Day 1: Stream 1 PIT Course
I am excited today. To the glory of God, I got an opportunity to do what I have always longed for. Being a facilitator in the Preliminary Inspector of Tax Course of the Federal Inland Revenue Service is a task I have desired to perform over the years in my 14 years in the tax administration. Today, I taught Stream 1 of the Preliminary Inspector of Tax Course, Year 2024 of the Federal Inland Revenue Service. It’s a class of 136 participants, ranging from officers to assistant directors from the establishment.
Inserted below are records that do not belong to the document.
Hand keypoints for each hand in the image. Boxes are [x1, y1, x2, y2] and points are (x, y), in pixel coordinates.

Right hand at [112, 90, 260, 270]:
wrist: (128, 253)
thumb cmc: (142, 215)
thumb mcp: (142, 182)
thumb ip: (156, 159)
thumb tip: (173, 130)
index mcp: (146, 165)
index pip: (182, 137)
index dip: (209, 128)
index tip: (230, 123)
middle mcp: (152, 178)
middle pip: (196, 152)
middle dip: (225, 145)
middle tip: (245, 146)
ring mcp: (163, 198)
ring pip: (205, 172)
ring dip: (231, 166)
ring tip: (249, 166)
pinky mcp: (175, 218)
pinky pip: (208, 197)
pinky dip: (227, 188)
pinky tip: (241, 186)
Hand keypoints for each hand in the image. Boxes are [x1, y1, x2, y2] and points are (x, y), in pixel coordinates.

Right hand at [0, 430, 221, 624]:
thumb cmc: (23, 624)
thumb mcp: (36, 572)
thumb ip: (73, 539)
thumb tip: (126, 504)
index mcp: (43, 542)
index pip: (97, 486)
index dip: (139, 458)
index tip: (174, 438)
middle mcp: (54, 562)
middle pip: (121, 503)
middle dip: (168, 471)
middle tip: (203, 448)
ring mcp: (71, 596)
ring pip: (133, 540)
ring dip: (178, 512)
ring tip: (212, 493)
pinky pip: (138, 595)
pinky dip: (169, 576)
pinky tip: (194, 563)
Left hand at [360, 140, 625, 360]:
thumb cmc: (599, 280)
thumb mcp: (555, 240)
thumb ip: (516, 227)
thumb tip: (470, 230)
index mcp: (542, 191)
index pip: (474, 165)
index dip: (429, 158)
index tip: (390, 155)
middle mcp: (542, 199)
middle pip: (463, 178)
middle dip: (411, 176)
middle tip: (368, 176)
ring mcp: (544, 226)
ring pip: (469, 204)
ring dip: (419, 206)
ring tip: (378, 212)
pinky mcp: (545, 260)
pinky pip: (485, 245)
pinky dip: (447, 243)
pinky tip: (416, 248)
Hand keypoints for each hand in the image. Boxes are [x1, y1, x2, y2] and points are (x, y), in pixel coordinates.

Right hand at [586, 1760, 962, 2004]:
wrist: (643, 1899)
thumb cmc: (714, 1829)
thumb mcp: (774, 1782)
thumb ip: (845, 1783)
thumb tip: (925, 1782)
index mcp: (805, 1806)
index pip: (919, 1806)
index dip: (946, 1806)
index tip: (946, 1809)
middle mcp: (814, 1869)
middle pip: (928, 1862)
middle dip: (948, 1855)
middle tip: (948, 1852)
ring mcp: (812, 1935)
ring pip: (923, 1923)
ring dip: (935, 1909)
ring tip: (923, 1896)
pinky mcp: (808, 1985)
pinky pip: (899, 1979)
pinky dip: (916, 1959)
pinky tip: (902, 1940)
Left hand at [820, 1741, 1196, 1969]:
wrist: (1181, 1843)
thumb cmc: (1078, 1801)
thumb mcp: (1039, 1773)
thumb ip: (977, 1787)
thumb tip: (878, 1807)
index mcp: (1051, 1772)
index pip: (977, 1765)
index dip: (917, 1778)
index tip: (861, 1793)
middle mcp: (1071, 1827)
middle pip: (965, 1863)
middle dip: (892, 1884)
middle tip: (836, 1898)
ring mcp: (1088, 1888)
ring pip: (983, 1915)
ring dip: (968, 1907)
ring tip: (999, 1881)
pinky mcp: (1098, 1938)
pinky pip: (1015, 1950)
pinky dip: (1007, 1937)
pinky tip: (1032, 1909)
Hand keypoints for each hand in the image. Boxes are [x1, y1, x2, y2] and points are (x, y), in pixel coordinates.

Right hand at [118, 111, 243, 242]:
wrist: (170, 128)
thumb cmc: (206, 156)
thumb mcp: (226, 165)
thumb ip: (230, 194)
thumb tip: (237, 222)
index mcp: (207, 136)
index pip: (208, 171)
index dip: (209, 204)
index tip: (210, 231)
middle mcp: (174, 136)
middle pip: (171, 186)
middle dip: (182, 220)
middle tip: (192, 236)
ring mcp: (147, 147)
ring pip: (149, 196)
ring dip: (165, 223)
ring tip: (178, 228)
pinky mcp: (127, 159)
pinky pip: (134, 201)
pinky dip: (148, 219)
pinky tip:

Teaching the course “Examination of Tax Returns” is so dear to me as it is a discourse that is at the heart of tax administration.
Today, being Day 1, I had to lay a foundation that would prepare our officers for their core responsibility of assessing, collecting, enforcing, and accounting for taxes collected accordingly. ?A self-assessment regime, a system of tax administration, encourages a taxpayer to voluntarily assess himself and file his tax returns. The tax returns form the basis for a tax officer to carry out his responsibility. Emphasis was made on the importance of the examination of tax returns as a compliance check measure, what examination of tax returns entails, what tax returns mean, the contents of tax returns and financial statements, and the qualities of a good tax officer.
In addition, the usefulness of ratio analysis in assessing and interpreting financial statements, especially at the preliminary stage of examination of tax returns, was explored. Tax audit and tax investigation were discussed, while tax evasion and tax avoidance schemes were explored. Finally, a practical question was treated to explain what is expected of a tax officer when given a task to examine a company that enjoys pioneer status incentives on one of its products but also earns other income taxable during a period under review. The steps for examining capital allowances of a company and the?treatment of capital allowances where a company’s assets are deployed in generating both non-taxable and taxable income were explored. The provisions of the Companies Income Tax Act, 2004 (as amended) and the specific treatment given where a company enjoys the pioneer status incentives were discussed. The discussion was also extended to how the revised income tax of a company can be computed considering the normal basis, minimum tax basis, and excess dividend tax basis. Lastly, the conditions for exemption of a company from excess dividend tax were explored.